İkincisi ise, enerji endüstrisinde blok zincir için bir diğer yaygın kullanım örneği, parasal ödemeler için kripto para birimlerinin geliştirilmesidir. Birçok şebeke bu gibi işlemleri gerçekleştirmek için pilot projelere başlamış bulunmaktadır. Örneğin, Marubeni Corporation (MARUY), Japonya’nın bazı bölgelerinde kriptografik para birimlerine ait ödemelerini kabul etmektedir. Bazı senaryolarda, blok zincirlerin faydaları ödemelerin ötesine geçmektedir.  Örneğin, Güney Afrika merkezli bir blok zincir kuruluş olan Bankymoon, uzak alanlarda bulunan akıllı sayaçlar için kriptografik parasal ödemelerini etkinleştirmek için Usizo ile ortak çalışmalar yapmaktadır.

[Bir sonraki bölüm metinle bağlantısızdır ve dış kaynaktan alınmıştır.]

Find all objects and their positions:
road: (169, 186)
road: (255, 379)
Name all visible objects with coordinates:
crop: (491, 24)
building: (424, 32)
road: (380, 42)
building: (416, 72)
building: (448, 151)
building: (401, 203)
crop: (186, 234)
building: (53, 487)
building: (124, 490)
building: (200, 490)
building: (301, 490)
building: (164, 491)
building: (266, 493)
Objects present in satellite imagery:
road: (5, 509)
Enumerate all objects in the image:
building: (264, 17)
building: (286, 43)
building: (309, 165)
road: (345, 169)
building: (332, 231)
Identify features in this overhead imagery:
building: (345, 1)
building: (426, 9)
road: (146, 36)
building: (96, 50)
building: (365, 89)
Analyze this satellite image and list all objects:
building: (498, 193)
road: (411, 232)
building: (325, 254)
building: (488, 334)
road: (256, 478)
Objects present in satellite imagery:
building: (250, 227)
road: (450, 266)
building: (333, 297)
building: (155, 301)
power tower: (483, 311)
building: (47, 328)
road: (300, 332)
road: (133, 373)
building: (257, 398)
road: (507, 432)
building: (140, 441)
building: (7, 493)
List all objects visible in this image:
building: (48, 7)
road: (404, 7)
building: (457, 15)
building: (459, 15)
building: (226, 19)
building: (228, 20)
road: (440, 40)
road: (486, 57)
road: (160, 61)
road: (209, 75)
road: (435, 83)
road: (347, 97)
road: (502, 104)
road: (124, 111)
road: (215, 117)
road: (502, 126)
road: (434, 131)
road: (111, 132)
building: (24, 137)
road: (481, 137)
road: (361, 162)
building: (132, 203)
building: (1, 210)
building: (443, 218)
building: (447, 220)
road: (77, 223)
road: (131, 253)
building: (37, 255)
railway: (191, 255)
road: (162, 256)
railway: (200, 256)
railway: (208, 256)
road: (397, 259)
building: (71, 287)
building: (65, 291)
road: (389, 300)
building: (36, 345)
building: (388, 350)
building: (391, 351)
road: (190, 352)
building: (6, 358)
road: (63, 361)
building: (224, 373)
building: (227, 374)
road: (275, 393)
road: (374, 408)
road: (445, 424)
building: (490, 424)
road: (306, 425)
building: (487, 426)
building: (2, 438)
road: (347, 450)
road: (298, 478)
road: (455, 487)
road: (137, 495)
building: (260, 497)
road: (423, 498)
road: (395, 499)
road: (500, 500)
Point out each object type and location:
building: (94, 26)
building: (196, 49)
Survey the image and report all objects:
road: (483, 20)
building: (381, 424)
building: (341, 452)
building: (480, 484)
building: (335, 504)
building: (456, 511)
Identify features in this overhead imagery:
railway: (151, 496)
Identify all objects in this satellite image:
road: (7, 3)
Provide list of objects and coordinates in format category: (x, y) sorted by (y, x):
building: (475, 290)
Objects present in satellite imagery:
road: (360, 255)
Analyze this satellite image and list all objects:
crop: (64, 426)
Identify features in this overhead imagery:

Günümüzde bazı insanlar bu paradigmanın sadece giriş olduğunu bunun daha ötesinde de uygulamaların var olacağını düşünmektedir. Özellikle blok zincir teknolojisi Nesnelerin İnternetinin ayrılmaz bir parçası olacağı düşünülmektedir. Her elektrikli alet, ağdaki cihaz işlemlerin onaylanmasında rol oynamaktadır. Örnek olarak her ampulün veya çamaşır makinesinin kendi elektronik cüzdanına sahip olması ve tükettiği elektriği doğrudan ödemesi için bir blok zincir teknolojisi mümkün olabilmektedir.